To do:
Wherever the string "JSON" turns up in the data, copy the whole line.

Stored items from a collection:
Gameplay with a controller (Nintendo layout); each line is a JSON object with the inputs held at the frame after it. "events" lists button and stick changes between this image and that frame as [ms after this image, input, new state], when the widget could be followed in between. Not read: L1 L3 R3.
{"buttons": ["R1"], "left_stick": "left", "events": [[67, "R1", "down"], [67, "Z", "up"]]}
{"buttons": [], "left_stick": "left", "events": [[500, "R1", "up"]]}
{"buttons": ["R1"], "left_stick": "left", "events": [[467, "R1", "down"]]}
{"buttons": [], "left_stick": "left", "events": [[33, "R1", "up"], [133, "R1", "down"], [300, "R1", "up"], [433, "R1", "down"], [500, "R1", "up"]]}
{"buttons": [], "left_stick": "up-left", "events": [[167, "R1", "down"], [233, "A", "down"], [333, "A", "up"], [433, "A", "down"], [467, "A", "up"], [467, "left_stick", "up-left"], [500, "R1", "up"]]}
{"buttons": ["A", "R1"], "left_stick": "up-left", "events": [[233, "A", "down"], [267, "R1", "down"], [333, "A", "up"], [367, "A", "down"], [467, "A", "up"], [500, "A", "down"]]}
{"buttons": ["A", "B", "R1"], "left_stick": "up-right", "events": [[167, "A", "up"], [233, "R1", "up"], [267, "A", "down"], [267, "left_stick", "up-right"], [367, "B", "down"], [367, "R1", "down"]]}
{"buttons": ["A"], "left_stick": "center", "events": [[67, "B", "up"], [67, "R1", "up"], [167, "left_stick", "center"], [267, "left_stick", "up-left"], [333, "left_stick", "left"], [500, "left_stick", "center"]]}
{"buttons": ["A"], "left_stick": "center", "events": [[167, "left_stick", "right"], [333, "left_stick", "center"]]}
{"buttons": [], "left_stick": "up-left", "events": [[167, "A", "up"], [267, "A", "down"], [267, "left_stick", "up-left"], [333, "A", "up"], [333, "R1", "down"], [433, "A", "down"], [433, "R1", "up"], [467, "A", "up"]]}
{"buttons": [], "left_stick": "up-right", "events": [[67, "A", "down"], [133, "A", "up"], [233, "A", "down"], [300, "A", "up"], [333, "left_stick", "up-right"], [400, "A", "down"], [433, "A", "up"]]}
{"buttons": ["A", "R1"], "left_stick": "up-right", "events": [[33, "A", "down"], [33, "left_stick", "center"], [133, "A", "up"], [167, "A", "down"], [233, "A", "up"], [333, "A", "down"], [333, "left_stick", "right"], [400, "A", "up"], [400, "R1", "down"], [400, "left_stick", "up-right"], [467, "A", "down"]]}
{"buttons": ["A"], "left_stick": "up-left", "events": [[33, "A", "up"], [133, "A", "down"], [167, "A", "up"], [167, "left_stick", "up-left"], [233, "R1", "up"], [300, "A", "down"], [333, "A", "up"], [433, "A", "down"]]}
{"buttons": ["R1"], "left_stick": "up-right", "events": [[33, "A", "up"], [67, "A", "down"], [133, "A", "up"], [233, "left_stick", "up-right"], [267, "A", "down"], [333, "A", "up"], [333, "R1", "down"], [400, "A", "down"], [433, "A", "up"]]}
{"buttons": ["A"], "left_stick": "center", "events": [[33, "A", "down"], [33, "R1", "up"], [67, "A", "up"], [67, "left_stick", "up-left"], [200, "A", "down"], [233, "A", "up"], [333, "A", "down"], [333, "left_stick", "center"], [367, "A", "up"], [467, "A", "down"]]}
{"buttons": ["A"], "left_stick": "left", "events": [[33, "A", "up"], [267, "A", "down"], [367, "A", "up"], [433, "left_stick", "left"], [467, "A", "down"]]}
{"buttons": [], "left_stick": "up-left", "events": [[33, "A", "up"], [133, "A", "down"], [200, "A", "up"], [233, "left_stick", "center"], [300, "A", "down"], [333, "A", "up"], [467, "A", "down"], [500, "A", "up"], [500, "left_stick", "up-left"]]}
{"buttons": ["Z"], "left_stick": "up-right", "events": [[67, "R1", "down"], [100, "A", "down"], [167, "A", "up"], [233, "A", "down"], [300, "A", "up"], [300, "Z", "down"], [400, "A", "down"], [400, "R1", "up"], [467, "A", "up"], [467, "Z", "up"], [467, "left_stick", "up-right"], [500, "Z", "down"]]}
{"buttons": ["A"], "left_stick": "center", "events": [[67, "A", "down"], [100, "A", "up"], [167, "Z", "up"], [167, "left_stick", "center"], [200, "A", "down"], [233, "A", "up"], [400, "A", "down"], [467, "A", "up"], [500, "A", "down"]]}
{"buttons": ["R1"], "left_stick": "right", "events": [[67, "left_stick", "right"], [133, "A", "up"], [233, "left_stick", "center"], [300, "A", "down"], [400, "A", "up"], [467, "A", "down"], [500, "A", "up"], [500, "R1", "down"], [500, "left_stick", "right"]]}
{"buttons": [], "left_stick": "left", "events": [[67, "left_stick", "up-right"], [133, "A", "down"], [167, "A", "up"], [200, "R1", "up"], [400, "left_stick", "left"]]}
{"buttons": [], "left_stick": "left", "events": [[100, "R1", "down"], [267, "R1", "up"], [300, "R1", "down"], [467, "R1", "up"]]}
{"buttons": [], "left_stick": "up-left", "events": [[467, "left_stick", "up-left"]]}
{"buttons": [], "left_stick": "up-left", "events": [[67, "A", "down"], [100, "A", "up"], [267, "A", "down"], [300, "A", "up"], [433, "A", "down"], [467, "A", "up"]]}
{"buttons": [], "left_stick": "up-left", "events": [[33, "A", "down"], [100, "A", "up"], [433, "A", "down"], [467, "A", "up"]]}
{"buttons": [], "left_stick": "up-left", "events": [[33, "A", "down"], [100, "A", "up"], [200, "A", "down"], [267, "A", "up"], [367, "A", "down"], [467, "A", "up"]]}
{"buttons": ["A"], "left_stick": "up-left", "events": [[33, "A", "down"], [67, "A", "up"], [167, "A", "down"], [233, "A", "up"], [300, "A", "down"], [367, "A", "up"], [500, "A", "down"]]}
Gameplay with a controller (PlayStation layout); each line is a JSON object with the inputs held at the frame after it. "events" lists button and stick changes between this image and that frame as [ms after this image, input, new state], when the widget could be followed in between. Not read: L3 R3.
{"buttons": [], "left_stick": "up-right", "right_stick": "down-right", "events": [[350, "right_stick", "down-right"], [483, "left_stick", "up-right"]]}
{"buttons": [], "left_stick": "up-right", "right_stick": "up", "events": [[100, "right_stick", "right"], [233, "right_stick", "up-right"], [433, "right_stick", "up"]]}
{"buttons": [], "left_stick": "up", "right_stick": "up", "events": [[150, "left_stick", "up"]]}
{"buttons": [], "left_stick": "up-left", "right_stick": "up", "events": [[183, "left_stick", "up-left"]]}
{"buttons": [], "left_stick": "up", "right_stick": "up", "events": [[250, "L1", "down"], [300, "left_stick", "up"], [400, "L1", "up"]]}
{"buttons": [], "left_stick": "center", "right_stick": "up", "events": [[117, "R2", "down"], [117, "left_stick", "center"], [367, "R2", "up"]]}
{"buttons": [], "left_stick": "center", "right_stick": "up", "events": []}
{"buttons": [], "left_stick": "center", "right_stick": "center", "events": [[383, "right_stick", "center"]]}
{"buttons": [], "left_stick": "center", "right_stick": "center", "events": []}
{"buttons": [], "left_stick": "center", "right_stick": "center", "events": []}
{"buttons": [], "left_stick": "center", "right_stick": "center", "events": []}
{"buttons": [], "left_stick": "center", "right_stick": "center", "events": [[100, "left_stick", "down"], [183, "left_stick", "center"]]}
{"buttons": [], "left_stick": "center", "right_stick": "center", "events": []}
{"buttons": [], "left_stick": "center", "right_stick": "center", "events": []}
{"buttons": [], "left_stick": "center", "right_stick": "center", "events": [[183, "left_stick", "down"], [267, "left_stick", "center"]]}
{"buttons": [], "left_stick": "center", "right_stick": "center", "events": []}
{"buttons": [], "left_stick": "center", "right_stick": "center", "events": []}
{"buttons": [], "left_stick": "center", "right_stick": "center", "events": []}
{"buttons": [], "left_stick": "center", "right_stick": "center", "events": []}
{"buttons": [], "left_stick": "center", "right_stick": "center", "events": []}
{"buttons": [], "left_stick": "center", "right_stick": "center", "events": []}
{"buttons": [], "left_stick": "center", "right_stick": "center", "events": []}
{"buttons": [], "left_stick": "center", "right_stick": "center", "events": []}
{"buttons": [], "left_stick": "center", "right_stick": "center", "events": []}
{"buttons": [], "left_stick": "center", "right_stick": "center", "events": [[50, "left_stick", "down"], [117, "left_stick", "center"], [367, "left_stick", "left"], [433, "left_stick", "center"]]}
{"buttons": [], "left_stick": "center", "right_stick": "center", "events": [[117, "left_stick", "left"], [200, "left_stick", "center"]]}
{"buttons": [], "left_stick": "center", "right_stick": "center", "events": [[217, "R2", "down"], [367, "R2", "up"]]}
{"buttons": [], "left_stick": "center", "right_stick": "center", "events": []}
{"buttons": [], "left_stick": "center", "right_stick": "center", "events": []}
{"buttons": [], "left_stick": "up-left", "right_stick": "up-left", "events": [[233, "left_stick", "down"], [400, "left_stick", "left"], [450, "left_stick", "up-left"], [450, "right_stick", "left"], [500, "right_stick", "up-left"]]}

Your solution:
Gameplay with a controller (Nintendo layout); each line is a JSON object with the inputs held at the frame after it. "events" lists button and stick changes between this image and that frame as [ms after this image, input, new state], when the widget could be followed in between. Not read: L1 L3 R3.
Gameplay with a controller (PlayStation layout); each line is a JSON object with the inputs held at the frame after it. "events" lists button and stick changes between this image and that frame as [ms after this image, input, new state], when the widget could be followed in between. Not read: L3 R3.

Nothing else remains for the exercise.